Bruce de Galzain.

C'est le motif officiel avancé par la Commission européenne : elle ne souhaite pas interférer avec le dossier grec cette semaine, elle renvoie donc sa décision sur le cas de la France à lundi prochain au lieu de vendredi ! Officiellement donc, c'est lundi que Bruxelles sanctionnera Paris ou bien au contraire lui accordera un délai pour atteindre un déficit à 3% du PIB... Un délai qui pourrait même aller au-delà de ce à quoi l'on s'attendait non pas 2017 mais 2018 pour éviter cette fois-ci d'interférer avec l'élection présidentielle. Beaucoup d'interférences donc dans ce dossier ô combien sensible mais qui, à chaque fois, se solde par la clémence de Bruxelles !

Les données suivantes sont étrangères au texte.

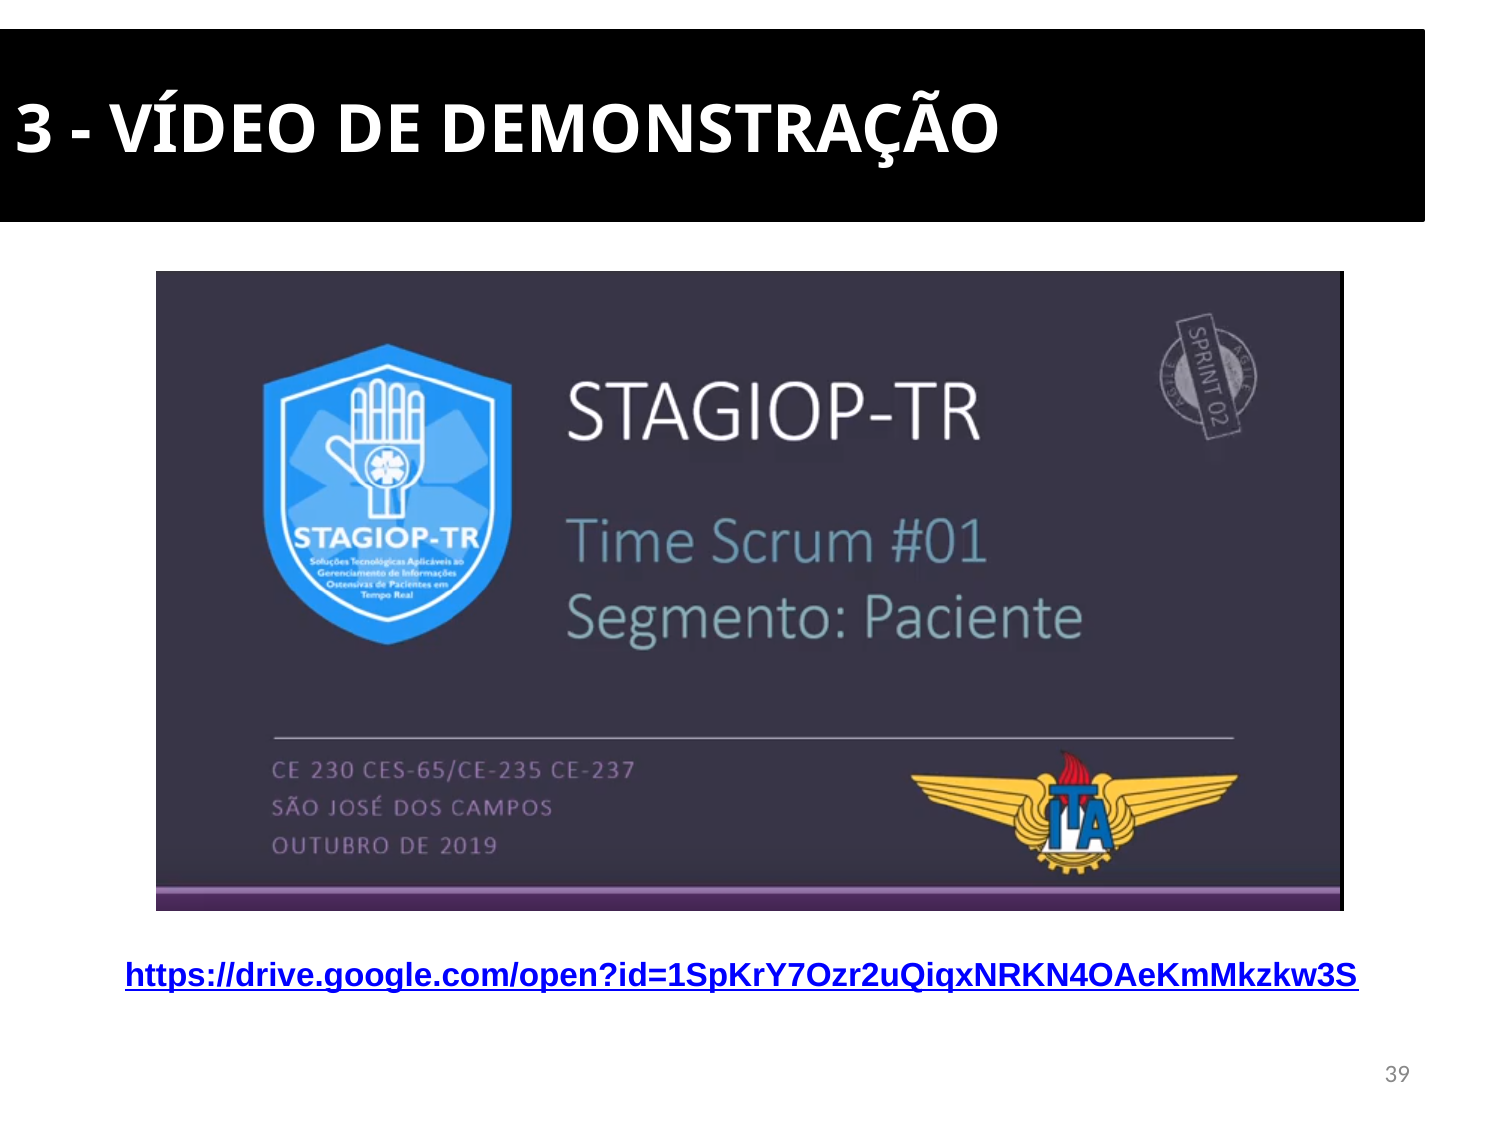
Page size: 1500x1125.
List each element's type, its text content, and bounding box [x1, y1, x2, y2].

picture [156, 271, 1344, 911]
text_box 3 - VÍDEO DE DEMONSTRAÇÃO [0, 30, 1424, 220]
text_box https://drive.google.com/open?id=1SpKrY7Ozr2uQiqxNRKN4OAeKmMkzkw3S [94, 938, 1390, 1067]
slide_number ‹#› [1074, 1042, 1425, 1103]
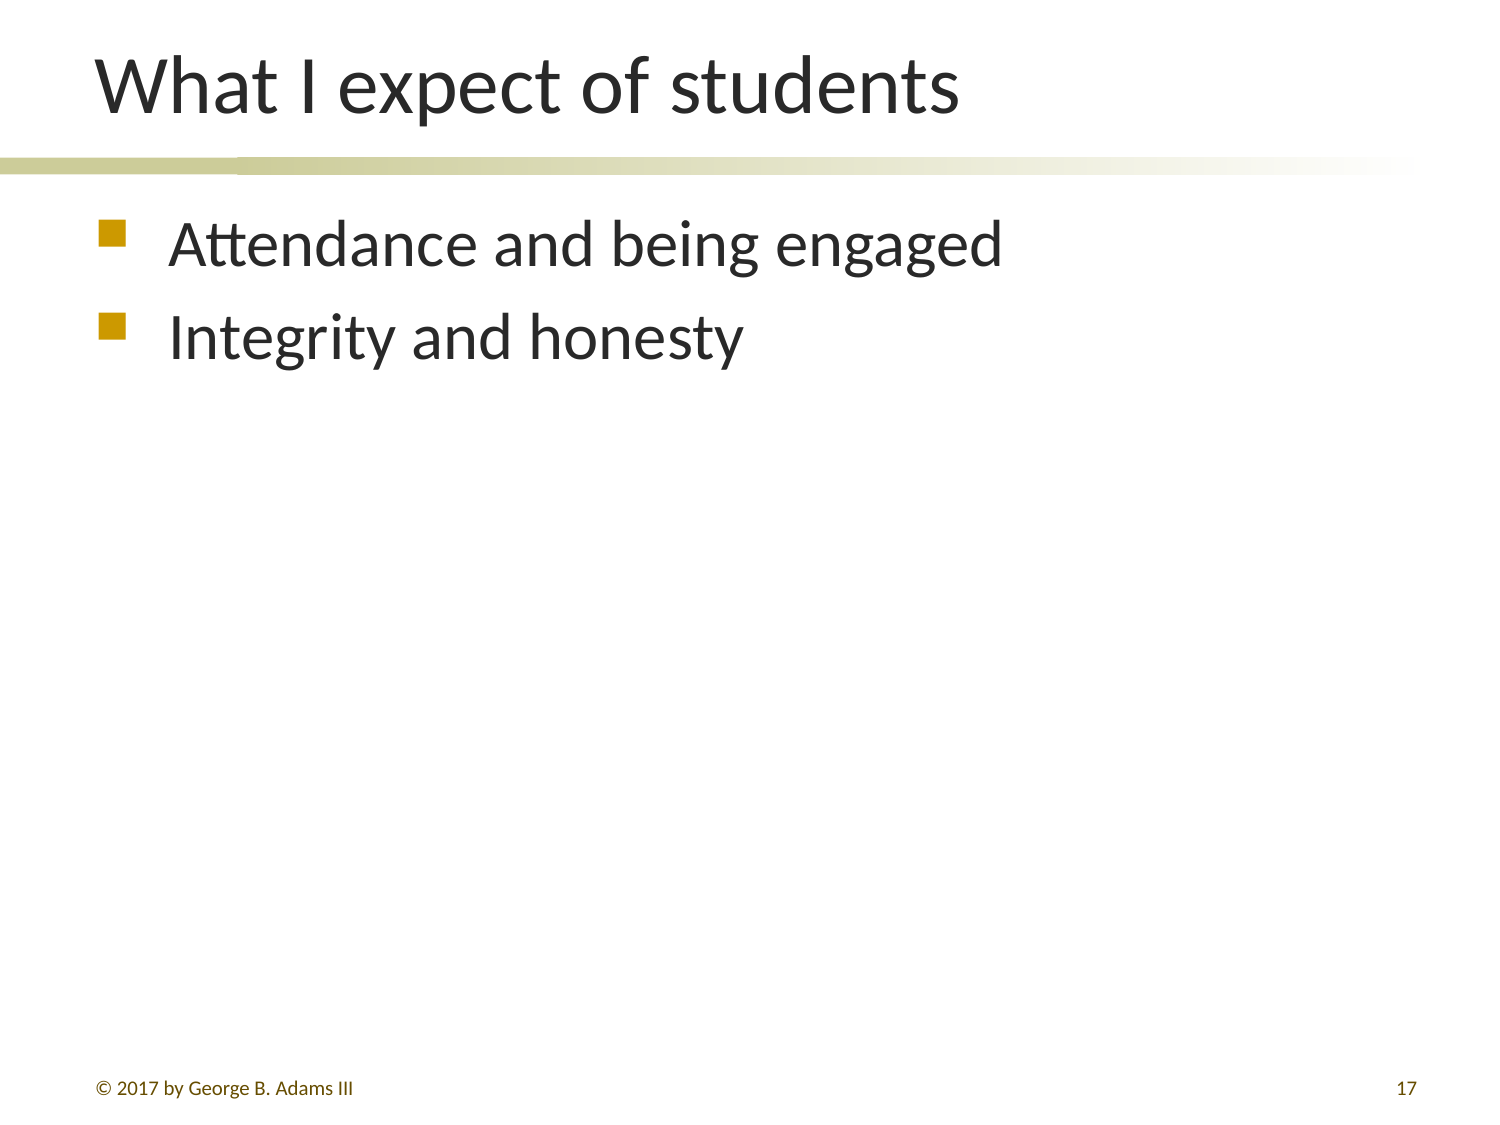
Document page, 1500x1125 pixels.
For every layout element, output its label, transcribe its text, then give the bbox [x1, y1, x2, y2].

slide_number 17 [1119, 1067, 1433, 1099]
slide_number © 2017 by George B. Adams III [79, 1067, 406, 1099]
title What I expect of students [79, 15, 1432, 139]
list Attendance and being engaged Integrity and honesty [79, 192, 1433, 1000]
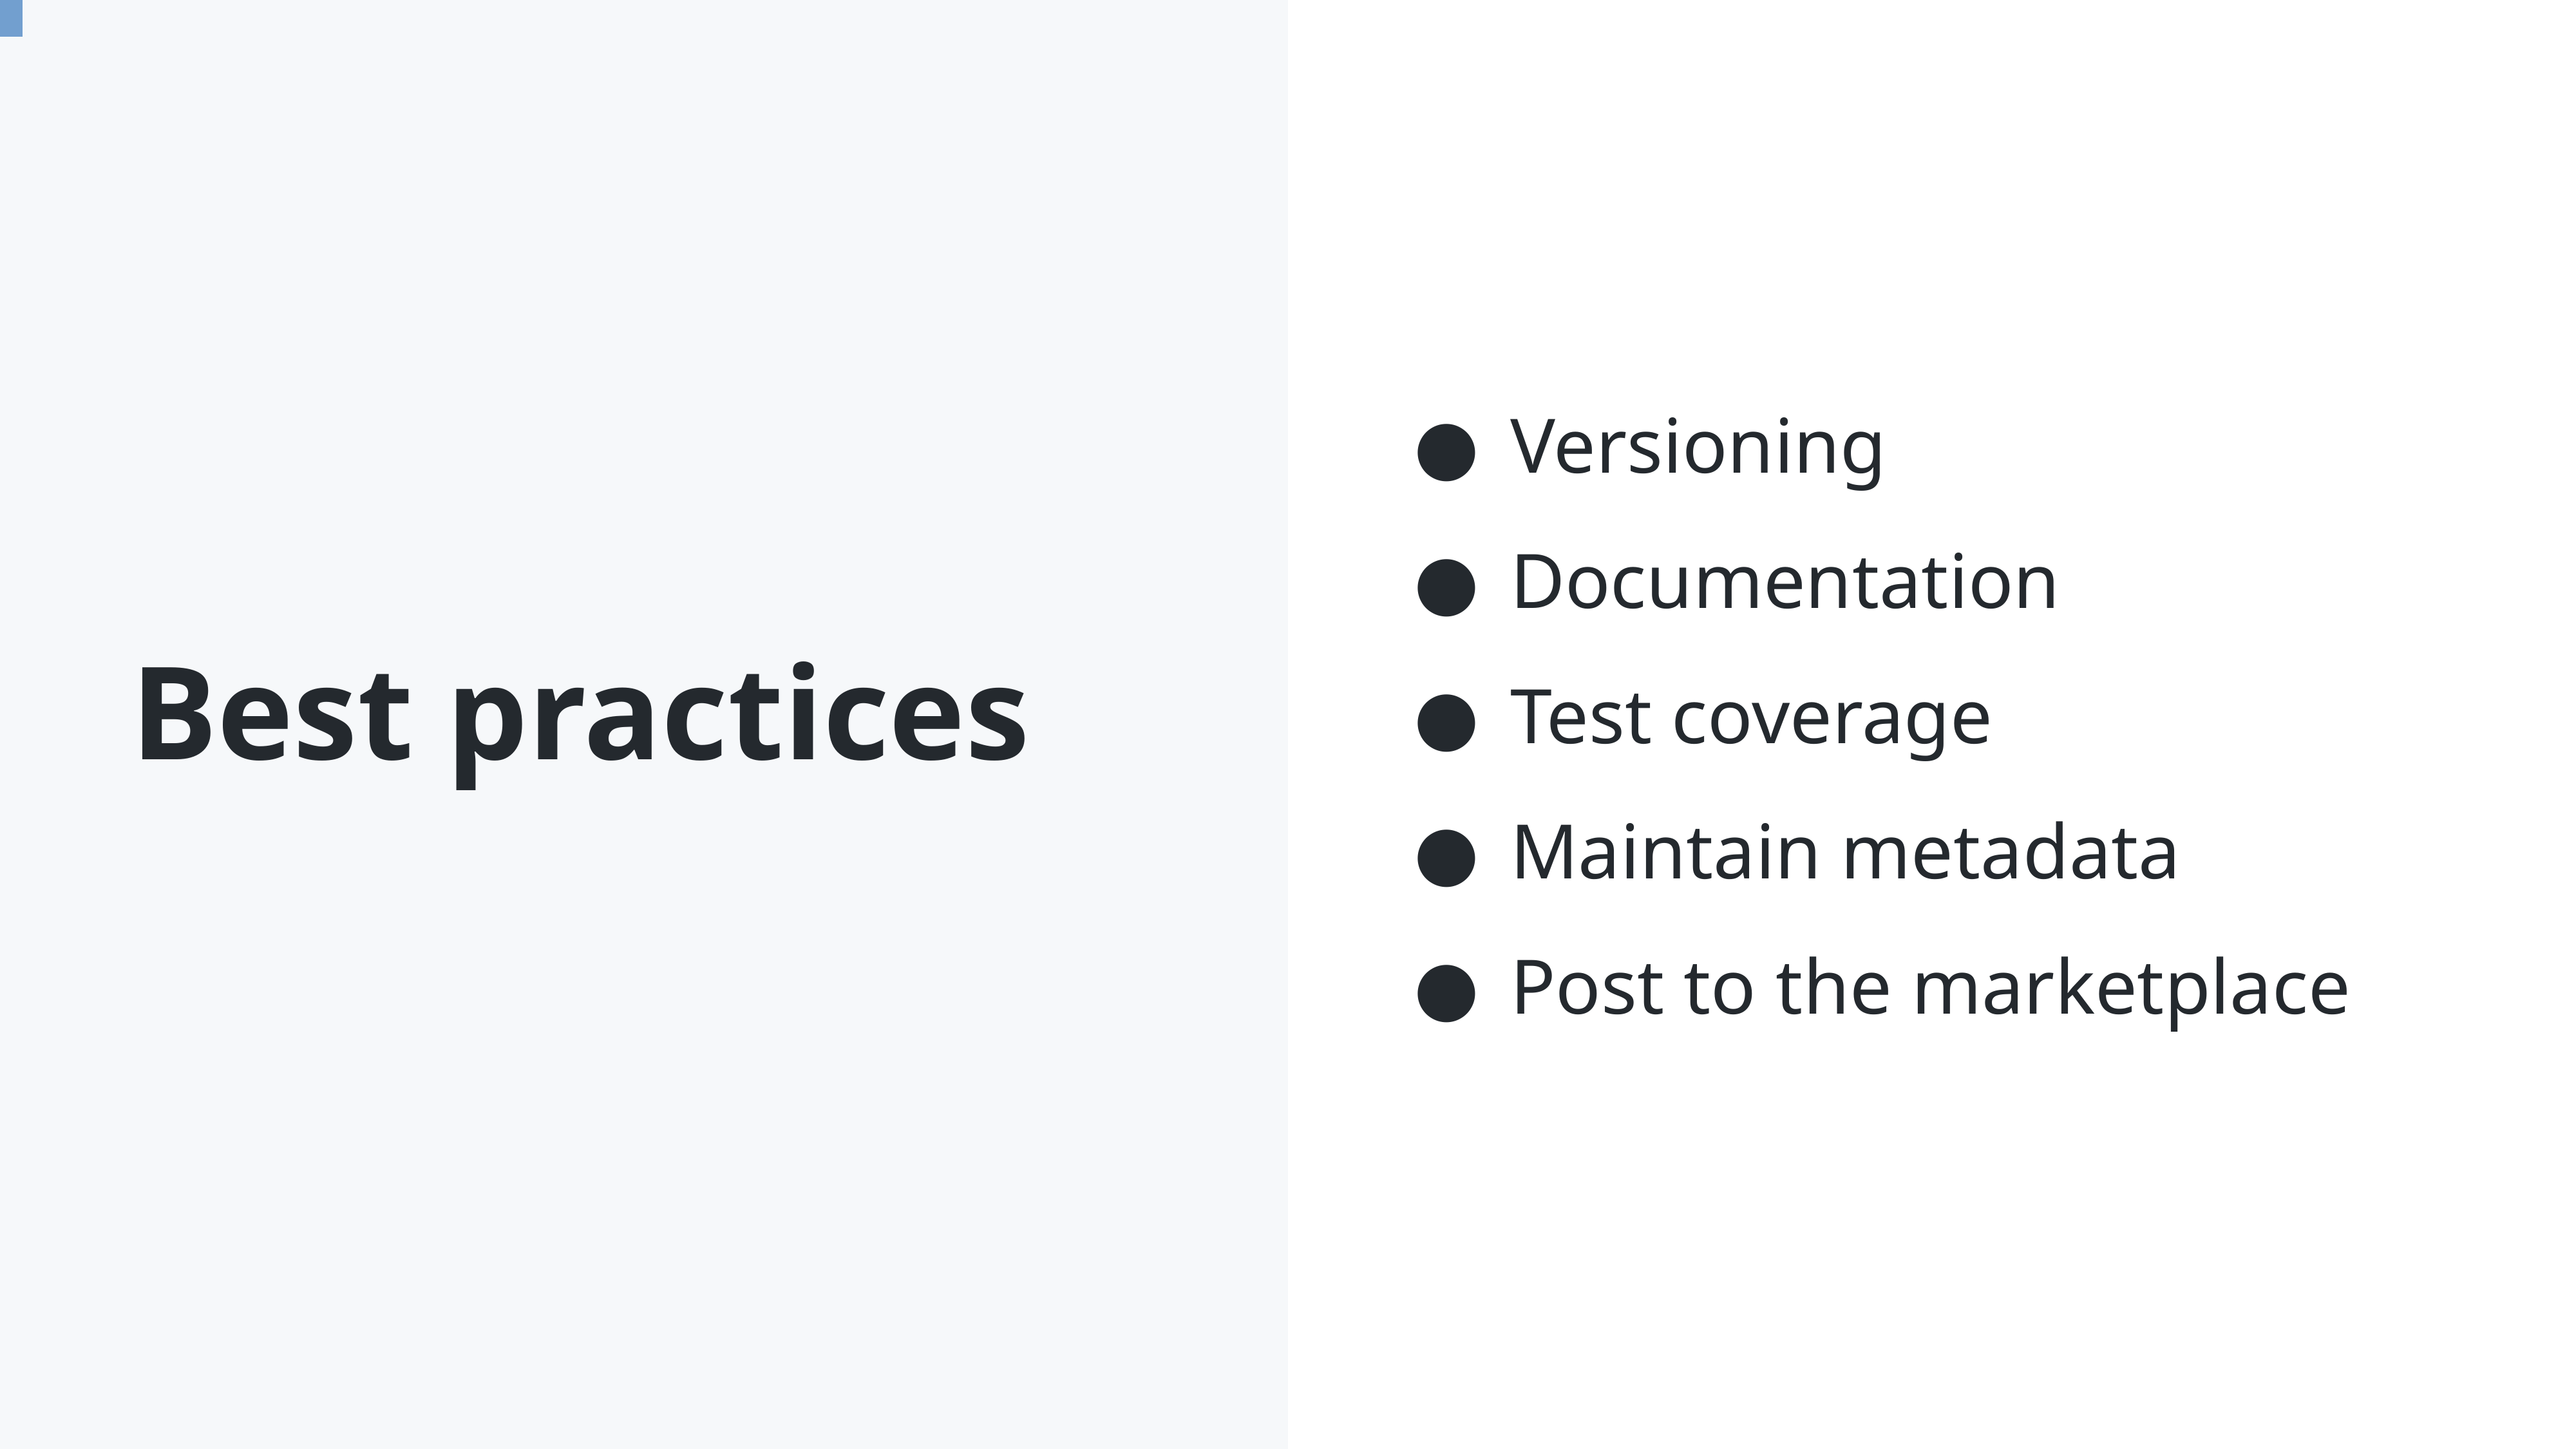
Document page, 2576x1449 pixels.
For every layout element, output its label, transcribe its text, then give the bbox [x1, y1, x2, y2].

Même sous Jacques Chirac, la France n'a pas tenu ses objectifs budgétaires et depuis, elle a obtenu plusieurs délais. Nicolas Sarkozy d'abord, François Hollande ensuite et peut-être donc un nouveau délai encore une fois. Et là c'est Pierre Moscovici qui endosse le rôle du parfait commissaire européen, il insiste sur les réformes que la France doit engager, il menace de sanctions mais ajoute que la sanction est un échec. Et Bruxelles ne veut pas échouer ! En fait à chaque fois que la date d'une éventuelle sanction se rapproche, on fait monter la pression. Et après Pierre Moscovici cette semaine, c'est comme d'habitude du côté de l'Allemagne que l'on entend montrer la voix du plus fort, le commissaire Oettinger estime que la crédibilité du Pacte de stabilité est en jeu à cause de la France.

Il y a un vrai débat au sein de la Commission avec ceux qui veulent sanctionner (les petits pays notamment qui estiment faire des efforts) et d'autres qui s'inquiètent plutôt de la situation économique et de la montée des extrêmes comme le FN. Mais ce jeu de rôle permet aussi à la France de se réformer. Elle communique régulièrement auprès de Bruxelles sur le 49.3 de la loi Macron qui a montré sa volonté réformatrice, sur la future loi Rebsamen sur le travail, sur une éventuelle renégociation de la convention chômage, sur un peu plus de flexibilité sur le marché du travail ! L'exemple grec vient d'ailleurs de prouver qu'au bout du compte Bruxelles s'y retrouve. La Grèce comme la France donnent toujours des gages. Alors cette fois-ci on peut encore envisager un nouveau délai, il sera au cœur de la réunion du collège des commissaires européens aujourd'hui... une source européenne se demande donc si cette décision tant attendue pourra rester secrète jusqu'à lundi !

La CFDT met sous tutelle l'un de ses syndicats. Le syndicat du commerce d'Ile-de-France féroce opposant à la loi Macron et à l'ouverture des grands magasins le dimanche. Selon le Canard Enchainé ce matin, la CFDT retire ainsi une terrible épine du pied d'Emmanuel Macron. La Confédération s'en défend et explique que ce syndicat est mis sous tutelle pour des questions de gestion de cotisations et de fonctionnement interne.